## [EXTRAIT FOURNI]

####

Il est ramené manu militari sur sa chaise afin d’être entendu sur les faits. Dans un autre procès-verbal, les gendarmes relatent que l’homme a tenté de leur porter des coups.

La présidente interroge le prévenu à la barre sur le point de départ de toute cette affaire, un simple contrôle routier de gendarmerie. Elle lui demande : « Pour vous, qui décide si une infraction est commise ? » La réponse fuse : « Un menteur de gendarme ».

Durant tous les débats, l’homme paraît rencontrer des difficultés pour se maîtriser, il interrompt la présidente de l’audience à de nombreuses reprises, qui est obligée de lui rappeler les us et coutumes d’une salle d’audience.

Un habitué des outrages

Les mentions de son casier judiciaire sont dans la même lignée que les faits qui lui sont reprochés aujourd’hui. On y trouve des dégradations, des outrages et des appels malveillants.

Le ministère public tient à joindre aux débats qu’une dernière condamnation qui n’apparaît pas encore au casier en raison de son caractère qui n’est pas encore définitif, pour un refus d’obtempérer et un nouvel outrage, pour lesquels l’homme a été condamné le mois dernier.

Les conclusions de l’expertises psychiatrique du prévenu relatent une irritabilité, une distorsion cognitive, qui peut altérer sa perception des réalités, mais également une persécution d’allure paranoïaque.

Relaxe

Le ministère public requiert une peine de cinq mois d’emprisonnement ainsi qu’une interdiction de contact avec la victime.

Après délibérations, le tribunal prononce la relaxe du prévenu. Si pour les faits de diffamations, les choses étaient claires pour tout le monde dès le début de l’audience, la présidente indique que la dénonciation calomnieuse auprès de l’IGGN n’est pas étayée par un quelconque document, rien n’a été joint à la procédure.

Pour la rébellion, l’absence d’audition de témoins ou de victimes a fait pencher la balance en faveur du prévenu, le simple procès-verbal constatation des gendarmes ne suffit pas. Le prévenu a toujours nié avoir voulu porter des coups volontairement et aucune audition ne vient dire le contraire.

####

## [DONNÉES FOURNIES]
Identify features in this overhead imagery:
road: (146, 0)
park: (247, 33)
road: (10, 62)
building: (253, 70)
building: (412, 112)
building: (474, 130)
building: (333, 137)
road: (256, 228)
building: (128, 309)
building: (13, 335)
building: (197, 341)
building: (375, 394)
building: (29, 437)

####

## [QUESTIONS]
1. Reproduisez tout le passage du compte rendu d'audience qui va de « Les mentions de » jusqu'à « avec la victime. ».
2. D'après le compte rendu d'audience, répondez brièvement :
(a) Quelle était l'origine de toute l'affaire ?
(b) Que trouve-t-on au casier judiciaire du prévenu ?
(c) Quelle peine le ministère public requiert-il ?
Les enregistrements viennent d'une autre source.

## [RÉPONSES]
1.
Les mentions de son casier judiciaire sont dans la même lignée que les faits qui lui sont reprochés aujourd’hui. On y trouve des dégradations, des outrages et des appels malveillants.

Le ministère public tient à joindre aux débats qu’une dernière condamnation qui n’apparaît pas encore au casier en raison de son caractère qui n’est pas encore définitif, pour un refus d’obtempérer et un nouvel outrage, pour lesquels l’homme a été condamné le mois dernier.

Les conclusions de l’expertises psychiatrique du prévenu relatent une irritabilité, une distorsion cognitive, qui peut altérer sa perception des réalités, mais également une persécution d’allure paranoïaque.

Relaxe

Le ministère public requiert une peine de cinq mois d’emprisonnement ainsi qu’une interdiction de contact avec la victime.

2.
(a) Un simple contrôle routier de gendarmerie.
(b) Des dégradations, des outrages et des appels malveillants.
(c) Cinq mois d'emprisonnement et une interdiction de contact avec la victime.